This does not work so much for intellectual assent, but does work in self-defence against someone else giving you the ad baculum treatment; the women are to be commended, doing more than most we modern milquetoast men might do.

Another Edmonton priest, the same day, Father Roger Rouleau, was also rushed by a man as he was saying Mass, but in this case, it turns out the putative assailant, ‘struggling with various issues’ (are not we all?), just wanted a big, cuddly hug. Hmm. Sentimentality has its limits, and one never knows what to expect in today’s age, where true customs are dying, and new ephemeral, transitory ones taking their place, like hugging at Mass, or the prolonged love-fest known as the ‘kiss of peace’. 
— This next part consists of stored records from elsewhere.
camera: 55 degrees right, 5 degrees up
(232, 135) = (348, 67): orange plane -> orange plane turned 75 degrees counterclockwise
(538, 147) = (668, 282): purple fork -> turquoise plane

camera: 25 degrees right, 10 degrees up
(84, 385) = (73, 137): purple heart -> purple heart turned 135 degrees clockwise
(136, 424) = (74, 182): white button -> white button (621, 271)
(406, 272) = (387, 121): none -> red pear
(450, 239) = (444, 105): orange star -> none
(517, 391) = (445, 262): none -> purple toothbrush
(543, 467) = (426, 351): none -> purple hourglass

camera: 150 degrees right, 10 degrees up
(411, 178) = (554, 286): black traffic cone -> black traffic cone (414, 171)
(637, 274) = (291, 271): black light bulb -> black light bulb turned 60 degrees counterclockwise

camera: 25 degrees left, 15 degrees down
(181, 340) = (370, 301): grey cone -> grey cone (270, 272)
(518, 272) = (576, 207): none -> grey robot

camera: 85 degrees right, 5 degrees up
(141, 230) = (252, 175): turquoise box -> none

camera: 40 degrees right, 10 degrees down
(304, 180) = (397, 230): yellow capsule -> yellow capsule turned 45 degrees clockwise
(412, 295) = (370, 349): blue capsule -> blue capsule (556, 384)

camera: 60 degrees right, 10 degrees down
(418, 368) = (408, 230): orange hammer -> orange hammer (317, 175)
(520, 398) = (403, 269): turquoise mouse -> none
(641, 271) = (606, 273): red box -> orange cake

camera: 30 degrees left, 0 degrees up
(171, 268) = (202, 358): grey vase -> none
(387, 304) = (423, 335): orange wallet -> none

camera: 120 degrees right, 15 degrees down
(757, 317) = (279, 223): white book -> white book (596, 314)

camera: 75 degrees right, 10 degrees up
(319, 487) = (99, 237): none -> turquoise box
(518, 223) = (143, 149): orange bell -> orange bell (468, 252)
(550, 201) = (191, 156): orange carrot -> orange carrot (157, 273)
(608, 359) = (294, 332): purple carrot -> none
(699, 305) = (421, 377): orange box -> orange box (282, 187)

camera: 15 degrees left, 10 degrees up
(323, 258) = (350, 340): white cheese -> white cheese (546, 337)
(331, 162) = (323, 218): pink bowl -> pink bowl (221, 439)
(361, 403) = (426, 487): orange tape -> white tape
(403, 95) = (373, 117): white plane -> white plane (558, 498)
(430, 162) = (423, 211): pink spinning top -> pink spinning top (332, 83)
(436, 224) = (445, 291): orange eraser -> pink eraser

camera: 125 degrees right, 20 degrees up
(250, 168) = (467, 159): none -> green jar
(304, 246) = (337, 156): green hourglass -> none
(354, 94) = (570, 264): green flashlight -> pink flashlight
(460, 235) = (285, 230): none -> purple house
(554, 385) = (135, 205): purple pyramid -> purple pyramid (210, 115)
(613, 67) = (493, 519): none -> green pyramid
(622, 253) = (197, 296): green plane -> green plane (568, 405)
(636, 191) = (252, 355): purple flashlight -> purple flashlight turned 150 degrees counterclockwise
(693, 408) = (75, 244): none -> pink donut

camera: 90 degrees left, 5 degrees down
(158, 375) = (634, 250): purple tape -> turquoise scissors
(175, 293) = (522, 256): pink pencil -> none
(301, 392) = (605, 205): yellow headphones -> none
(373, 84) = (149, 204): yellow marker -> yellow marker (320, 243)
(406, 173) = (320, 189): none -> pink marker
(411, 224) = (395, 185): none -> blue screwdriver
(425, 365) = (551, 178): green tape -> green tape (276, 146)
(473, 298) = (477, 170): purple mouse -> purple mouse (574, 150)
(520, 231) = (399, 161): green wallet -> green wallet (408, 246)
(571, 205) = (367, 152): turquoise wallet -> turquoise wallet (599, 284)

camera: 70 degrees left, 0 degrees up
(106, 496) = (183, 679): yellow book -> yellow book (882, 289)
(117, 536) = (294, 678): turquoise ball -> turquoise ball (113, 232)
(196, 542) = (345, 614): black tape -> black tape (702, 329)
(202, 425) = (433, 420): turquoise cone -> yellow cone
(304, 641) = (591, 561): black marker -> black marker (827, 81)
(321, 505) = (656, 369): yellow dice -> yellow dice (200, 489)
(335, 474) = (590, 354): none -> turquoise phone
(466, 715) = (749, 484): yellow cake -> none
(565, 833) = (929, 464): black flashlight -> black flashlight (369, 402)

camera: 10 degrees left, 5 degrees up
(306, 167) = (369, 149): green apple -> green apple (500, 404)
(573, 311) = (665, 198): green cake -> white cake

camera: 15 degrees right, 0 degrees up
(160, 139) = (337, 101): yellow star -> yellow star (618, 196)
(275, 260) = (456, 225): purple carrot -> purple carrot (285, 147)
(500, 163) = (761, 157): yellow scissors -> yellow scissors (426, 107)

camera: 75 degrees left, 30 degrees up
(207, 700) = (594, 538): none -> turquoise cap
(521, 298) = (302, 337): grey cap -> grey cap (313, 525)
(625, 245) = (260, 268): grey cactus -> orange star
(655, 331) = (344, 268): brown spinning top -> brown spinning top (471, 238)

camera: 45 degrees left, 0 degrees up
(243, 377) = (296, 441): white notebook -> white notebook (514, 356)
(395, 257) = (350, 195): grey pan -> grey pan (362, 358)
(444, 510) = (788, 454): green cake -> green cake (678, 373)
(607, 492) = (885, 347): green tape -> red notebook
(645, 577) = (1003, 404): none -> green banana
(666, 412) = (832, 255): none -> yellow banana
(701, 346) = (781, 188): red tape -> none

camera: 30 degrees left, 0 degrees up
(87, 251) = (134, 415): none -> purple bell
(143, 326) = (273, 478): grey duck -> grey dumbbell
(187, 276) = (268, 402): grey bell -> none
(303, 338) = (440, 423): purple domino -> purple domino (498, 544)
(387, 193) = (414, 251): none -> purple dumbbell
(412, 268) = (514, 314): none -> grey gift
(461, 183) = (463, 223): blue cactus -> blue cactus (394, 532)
As I write this, I am thinking, perhaps if we returned to celebrating Mass ad orientem, and there were proper altar rails, and a clear delineation of where the sanctuary began, and three large marble steps leading up to the high altar, and the sanctuary dedicated to those in the hierarchy and specifically-garbed altar servers, and reiterating the teaching that assaults on God’s ministers merits special condemnation and punishment; in fact, in accord with Pope Saint Paul VI’s post-Vatican II clear teaching in Minsterii Quaedam, that we should have designated and specifically deputed men serving and reading at the altar, who would stand in place, and offer their lives if need be, for their priest; who knows, individuals – whatever their motive – would be less inclined to blithely enter into the sanctus sanctorum. We might even rediscover that whole sacred notion of ‘sanctuary’, where even angels fear to tread.

Just a thought. As said, there should be limits.